Background: Infectious, autoimmune, and neurodegenerative diseases are associated with profound psychological disturbances. Studies in animals clearly demonstrate that cytokines mediate illness-associated behavioral changes. However, the mechanisms underlying the respective psychological alterations in humans have not been established yet. Therefore, we investigated the effects of low-dose endotoxemia, a well-established and safe model of host-defense activation, on emotional, cognitive, immunological, and endocrine parameters.
Methods: In a double-blind, crossover study, 20 healthy male volunteers completed psychological questionnaires and neuropsychological tests 1, 3, and 9 hours after intravenous injection of Salmonella abortus equi endotoxin (0.8 ng/kg) or saline in 2 experimental sessions. Blood samples were collected hourly, and rectal temperature and heart rate were monitored continuously.

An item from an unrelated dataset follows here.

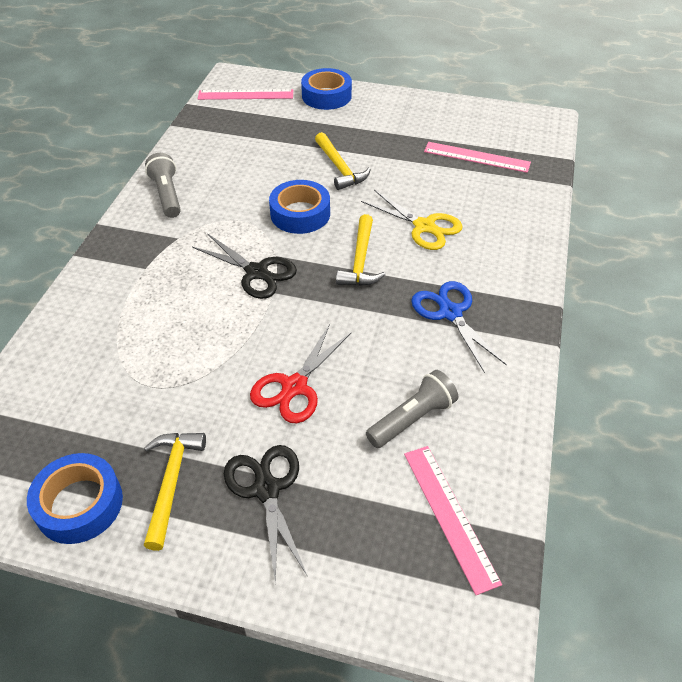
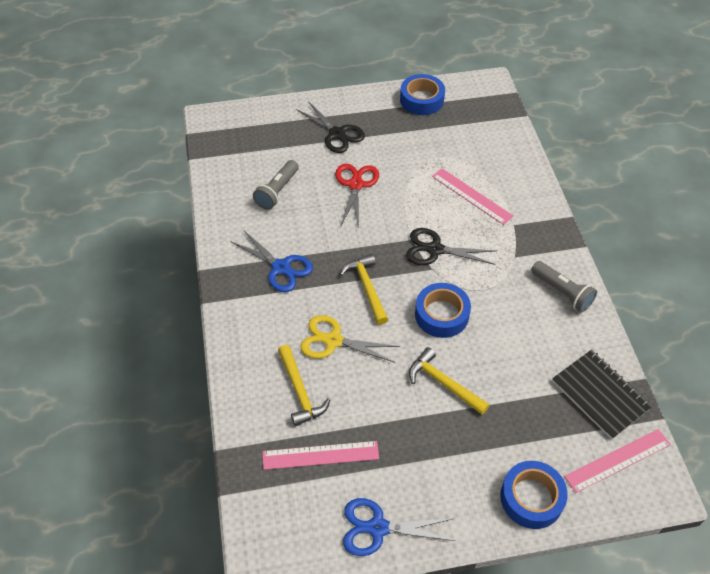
camera: 155 degrees right, 5 degrees up
yellow hammer [143,433,206,551] -> yellow hammer moved to [278,345,331,426]
pink ruler [404,446,502,595] -> pink ruler moved to [432,168,513,225]
none -> blue scissors [343,498,455,556]
none -> black notebook [552,350,652,440]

Results: Endotoxin had no effects on physical sickness symptoms, blood pressure, or heart rate. Endotoxin caused a mild increase in rectal temperature (0.5 degrees C), and increased the circulating levels of tumor necrosis factor alpha (TNF-alpha), soluble TNF receptors, interleukin (IL)-6, IL-1 receptor antagonist, and cortisol. After endotoxin administration, the subjects showed a transient significant increase in the levels of anxiety (effect size [ES] = 0.55) and depressed mood (ES = 0.66). Verbal and nonverbal memory functions were significantly decreased (ES = 0.55 to 0.64). Significant positive correlations were found between cytokine secretion and endotoxin-induced anxiety (r = 0.49 to r = 0.60), depressed mood (r = 0.40 to r = 0.75), and decreases in memory performance (r = 0.46 to r = 0.68).
Conclusions: In humans, a mild stimulation of the primary host defense has negative effects on emotional and memory functions, which are probably caused by cytokine release. Hence, cytokines represent a novel target for neuropsychopharmacological research.